A new world of coffee was created: specialty coffee consumers did not simply want super-dark French roast coffees that always tasted like caramelization, chocolate, and smoke, no matter the origin. They wanted a buffet of coffee offerings from around the world.
This put coffee shops in an awkward position. Few coffee shops had the volume to offer more than two or three coffees as batch brews, made in industrial-sized coffee machines. Brew too much coffee and it would become stale or tepid before it was finished. In practice, this often amounted to three vats of coffee behind the bar: a dark roast, a light – though not usually very light – roast, and a decaf.
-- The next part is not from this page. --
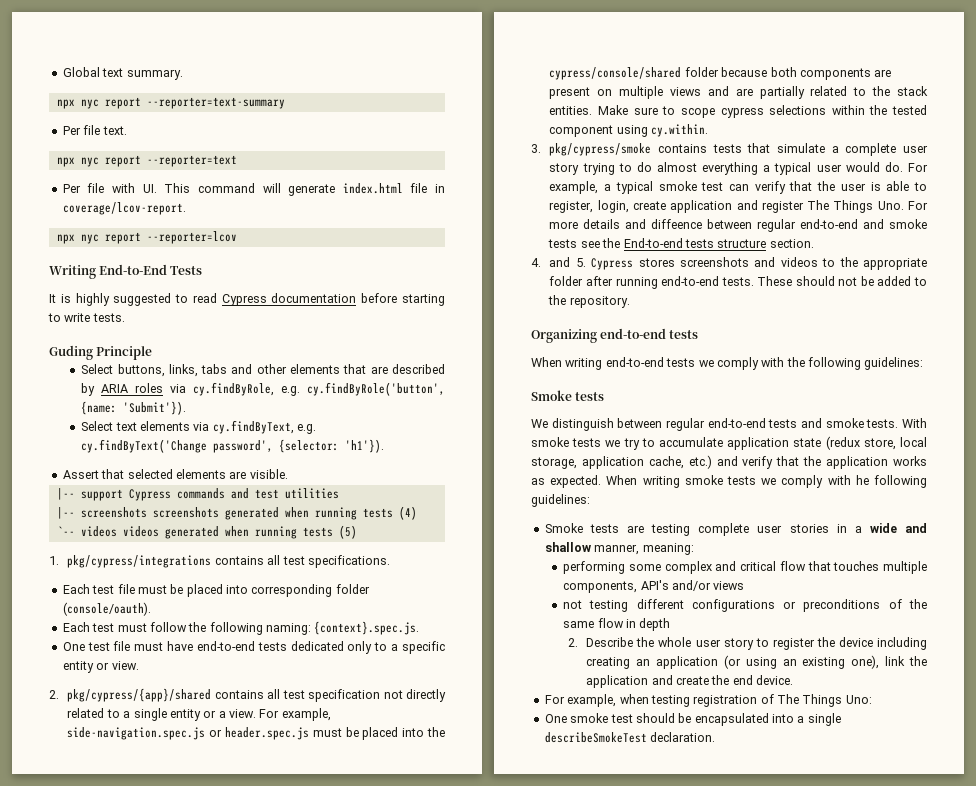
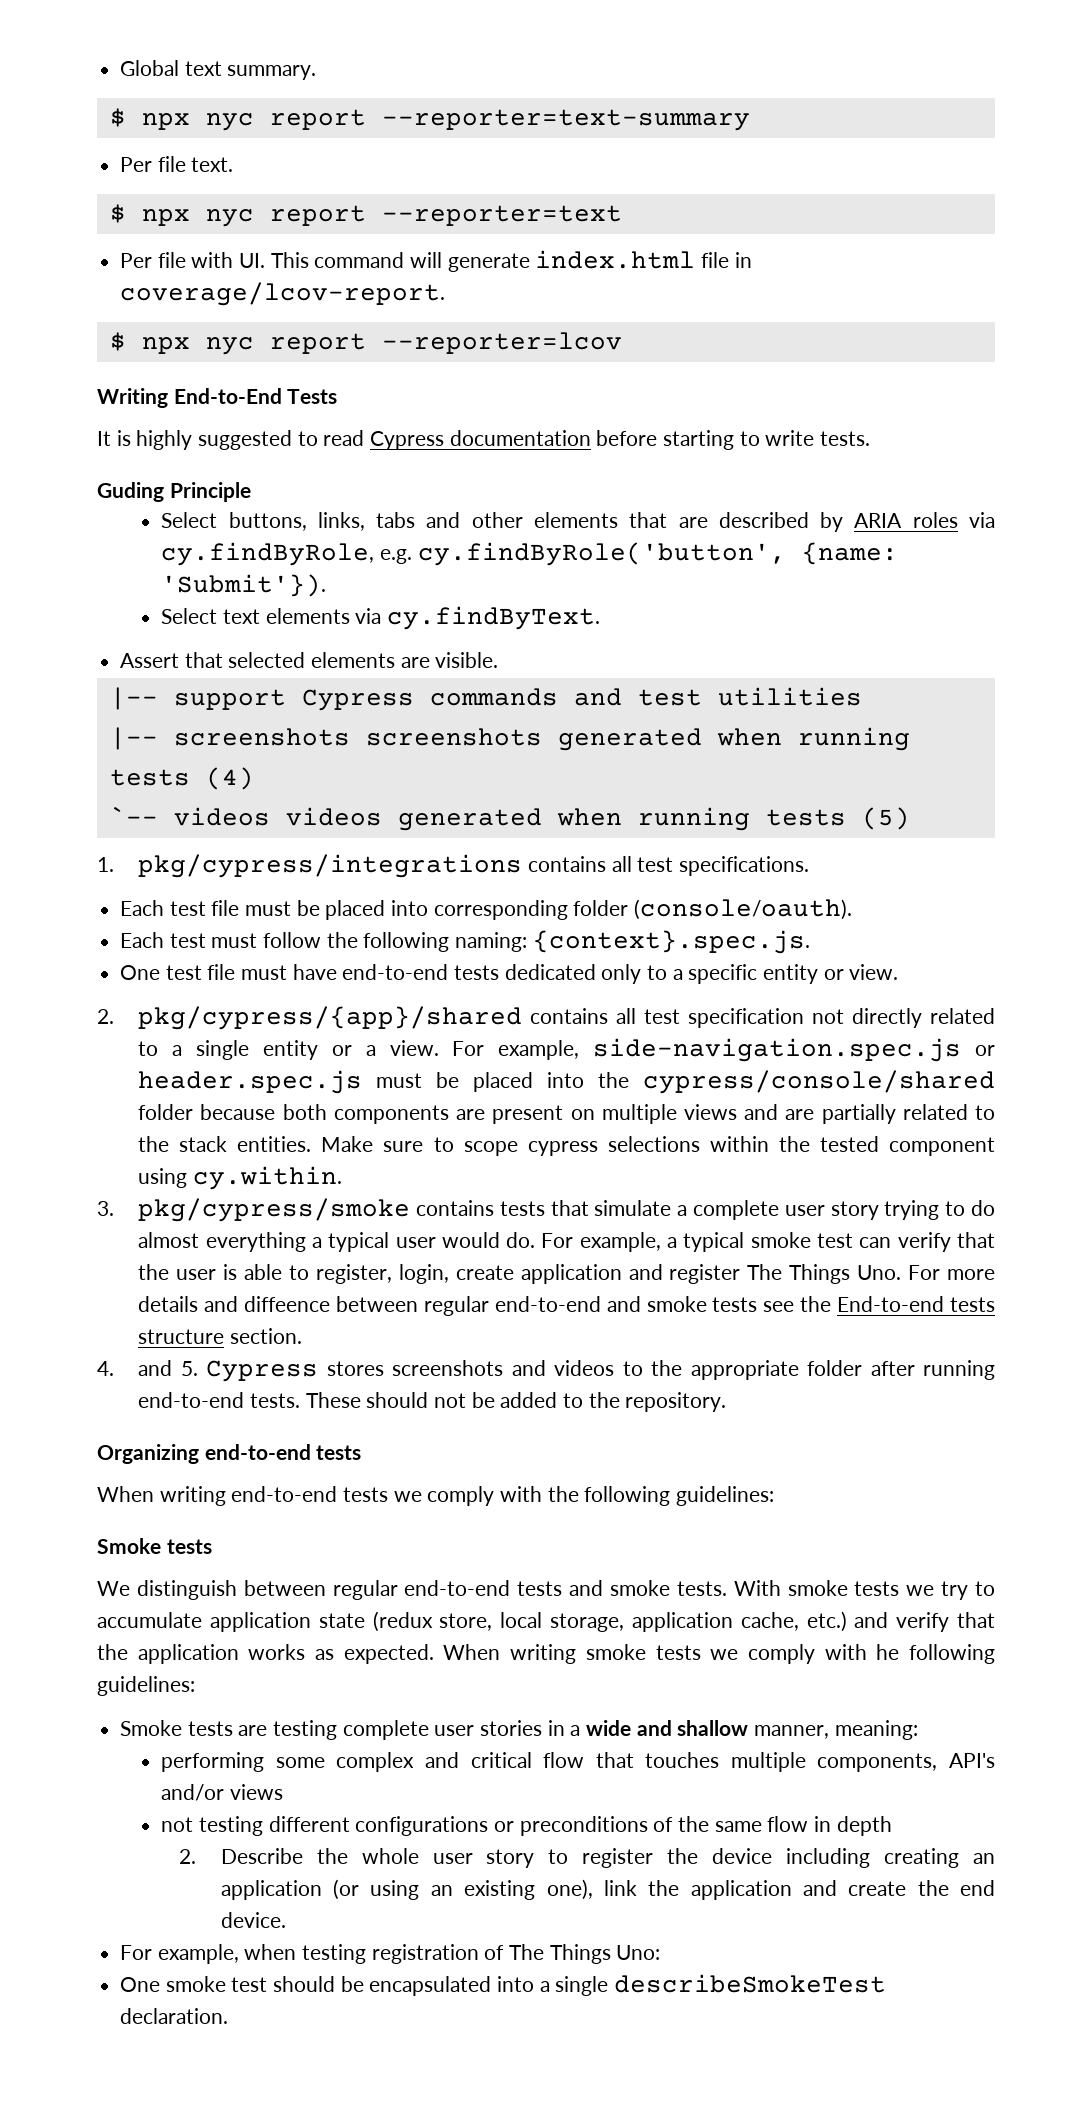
(183, 74) none -> [109,108,126,127] $
(127, 130) none -> [109,204,126,223] $
(186, 208) none -> [109,332,126,351] $
[212,420,317,434] [81,439,385,453] cy.findByText, e.g. cy.findByText('Change password', {selector: 'h1'}). -> [387,606,601,630] cy.findByText.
Coffee shops wanted to sell many different types of beans for customers to take home. As desire for single-origin coffees spread, shops would sell 10 or even 20 different coffees. With only two or three brewed coffees for sale, café goers wouldn’t be able to sample most of the offerings. And – despite the European allure of the espresso shot – a well-brewed cup of coffee is often the best way to appreciate complex, fruit-driven coffees that the coffee world was increasingly excited about. Espresso is so concentrated that it is hard to decipher the different notes and flavors. It’s a bit like why people sometimes add water to whiskey. This is why the very best coffee shops in England and Europe serve drip coffee, despite most of the Continent preferring espresso.
In response, some shops began offering pour-over. This was the founding promise of Blue Bottle Coffee, the famous San Francisco shop, when they started in 2002: ‘to brew coffee to order, using the pour-over method’. Even after being purchased by Nestlé and growing to over 100 shops, Blue Bottle’s black coffee is still hand brewed.
Many shops are less willing to do this and the reason is simple: time. A pour-over in ideal conditions takes about three minutes to brew, not to mention another minute or two for prep and clean up. A skilled barista could make ten espresso drinks in that time. A nice café near my office has a warning on the menu: ‘manual brew, wait time 10 minutes’. That shouldn’t be too surprising – recall that espresso was invented as a time-saving measure. Nevertheless, consumers would almost never be willing to pay commensurate with this time cost – variety wasn’t worth ten-dollar cups of coffee.